## Exercise objective
Every line below must come back exactly as it stands, with the images omitted.

## Given entries
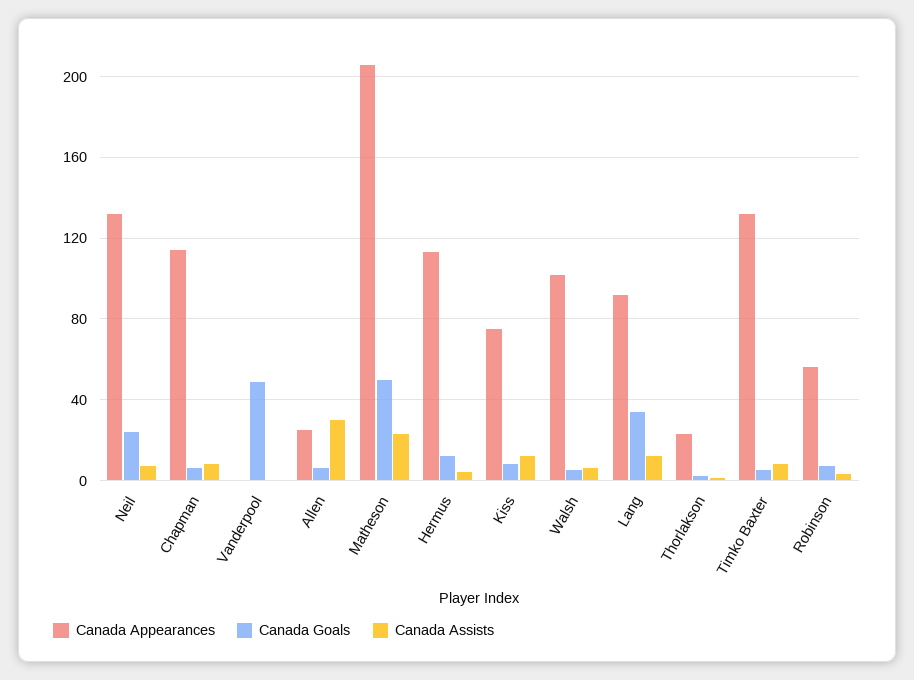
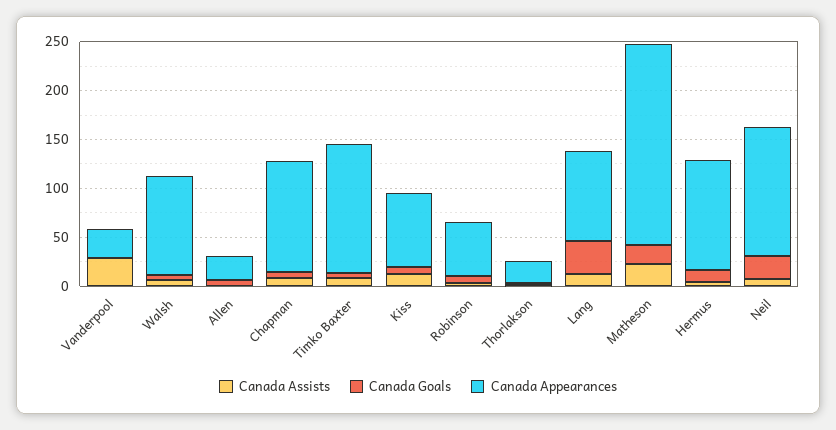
  {
    "Canada Appearances": {
      "Neil": 130,
      "Chapman": 115,
-     "Vanderpool": 0,
+     "Vanderpool": 30,
      "Allen": 25,
      "Matheson": 205,
      "Hermus": 115,
      "Kiss": 75,
      "Walsh": 100,
      "Lang": 90,
      "Thorlakson": 25,
      "Timko Baxter": 130,
      "Robinson": 55
    },
    "Canada Goals": {
      "Neil": 25,
      "Chapman": 5,
-     "Vanderpool": 50,
+     "Vanderpool": 0,
      "Allen": 5,
-     "Matheson": 50,
+     "Matheson": 20,
      "Hermus": 10,
      "Kiss": 10,
      "Walsh": 5,
      "Lang": 35,
      "Thorlakson": 0,
      "Timko Baxter": 5,
      "Robinson": 5
    },
    "Canada Assists": {
      "Neil": 5,
      "Chapman": 10,
-     "Vanderpool": 0,
+     "Vanderpool": 30,
-     "Allen": 30,
+     "Allen": 0,
      "Matheson": 25,
      "Hermus": 5,
      "Kiss": 10,
      "Walsh": 5,
      "Lang": 10,
      "Thorlakson": 0,
      "Timko Baxter": 10,
      "Robinson": 5
    }
  }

## Problem solution
  {
    "Canada Appearances": {
      "Neil": 130,
      "Chapman": 115,
-     "Vanderpool": 0,
+     "Vanderpool": 30,
      "Allen": 25,
      "Matheson": 205,
      "Hermus": 115,
      "Kiss": 75,
      "Walsh": 100,
      "Lang": 90,
      "Thorlakson": 25,
      "Timko Baxter": 130,
      "Robinson": 55
    },
    "Canada Goals": {
      "Neil": 25,
      "Chapman": 5,
-     "Vanderpool": 50,
+     "Vanderpool": 0,
      "Allen": 5,
-     "Matheson": 50,
+     "Matheson": 20,
      "Hermus": 10,
      "Kiss": 10,
      "Walsh": 5,
      "Lang": 35,
      "Thorlakson": 0,
      "Timko Baxter": 5,
      "Robinson": 5
    },
    "Canada Assists": {
      "Neil": 5,
      "Chapman": 10,
-     "Vanderpool": 0,
+     "Vanderpool": 30,
-     "Allen": 30,
+     "Allen": 0,
      "Matheson": 25,
      "Hermus": 5,
      "Kiss": 10,
      "Walsh": 5,
      "Lang": 10,
      "Thorlakson": 0,
      "Timko Baxter": 10,
      "Robinson": 5
    }
  }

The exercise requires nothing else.